Bakkafrost is a widely recognized Atlantic Salmon (Salmo Salar) farm located in the Faroe Islands in the North Atlantic.  It is a vertically integrated salmon farming operation which allows for high levels of control from the feed to final product  and allows for streamlined transparency.  This operation has net pens located in strong current fjords in order to ensure minimal eutrophication.   The relatively stable temperature range of the Faroe Islands allows for optimized growth potential of the salmon without the use of additional inputs such as antibiotics, GMO’s, and chemical treatments.  

Bakkafrost being a relatively small salmon farming company differentiates itself from other salmon because its focus is more on quality than quantity.  Bakkafrost had garnered both ASC (80% of harvest from 2019) and Global G.A.P. certifications to ensure quality and sustainability.   The Faroe Islands location allows the salmon to constantly swim against the current which causes the salmon to have more natural musculature.  Additionally, steady growth associated with the narrow temperature range results in a firm meat structure.

Atlantic salmon from this operation is a healthy source of protein and omega-3 fatty acids (1.4 ratio omega-3/omega-6).  This is a direct result of the integrated feed manufacturing that consists of a higher proportion of fishmeal and fish oil that come from approved sustainable fisheries.  Since 2014 the fish oil used in feeds has been cleaned of environmental pollutants such as dioxins and di-PCB’s to prevent any transfer to consumers.  Salmon itself is a highly versatile fish with a primary focus on cooked preparations, however with the quality control from Bakkafrost the salmon can be used in raw preparations if desired.  Bakkafrost itself does sell value added and pre-prepared products.


Blue Ocean Mariculture – Almaco Jack Aquaculture in Hawaii, USA

Blue Ocean Mariculture is an offshore net pen farm located roughly 3 miles off the shore of the Kona Coast and farms Almaco Jack (Serriola rivoliana) and market it as Hawaiian Kamapchi.

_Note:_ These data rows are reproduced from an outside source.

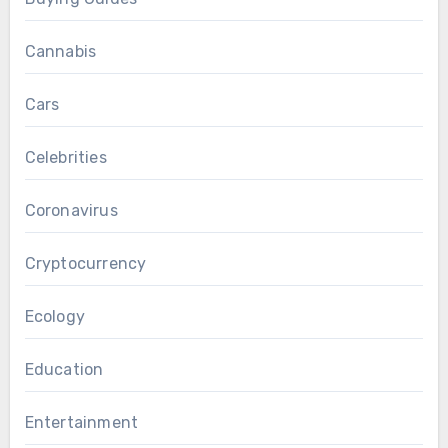
Cannabis
Cars
Celebrities
Coronavirus
Cryptocurrency
Ecology
Education
Entertainment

The operation consists of six pens anchored in approximately 82 feet of water.  Each of the pens house between 100,000 and 130,000 Almaco Jack.  This operation is supported by a hatchery located in the Hawaii Ocean Science and Technology Park near the Kona Airport.  Each fish roughly takes 15 months to reach market size the initial 3 months are spent at the hatchery prior to being transported to the offshore pens.

Kampachi is considered a high-quality eating fish and is a good source of lean protein and omega-3 fatty acids.  Omega-3 fatty acids of seafood have been shown to reduce the risks associated with high cholesterol, heart disease, and high blood pressure.  Although the fish is highly versatile it is generally served in a raw form because of its texture and flavor.  However Blue ocean mariculture recommends a variety of different styles that can please most consumers.  Almaco Jacks are a widespread species making it a menu item around the world, so techniques have been developed spanning different cultures creating a large variety of preparations.

This Kampachi farming operation was recently awarded the Aquaculture Stewardship Council’s certification, making it the first finfish farm in the United States to get the certification.  This certification is based off of a model for environmental sustainability and social responsibility.  Not only is the company held accountable for the environmental protection, but also focuses on ensuring that the company is beneficial to its employees and surrounding communities.  The pens are located in areas of high-water exchange and fish stocking densities are restricted to preserve water quality and benthic health.  The benthic health itself is continually monitored in order to ensure that there is no environmental degradation.  The anchoring systems and moorings are designed to minimize the benthic footprint and prevent wildlife entanglements.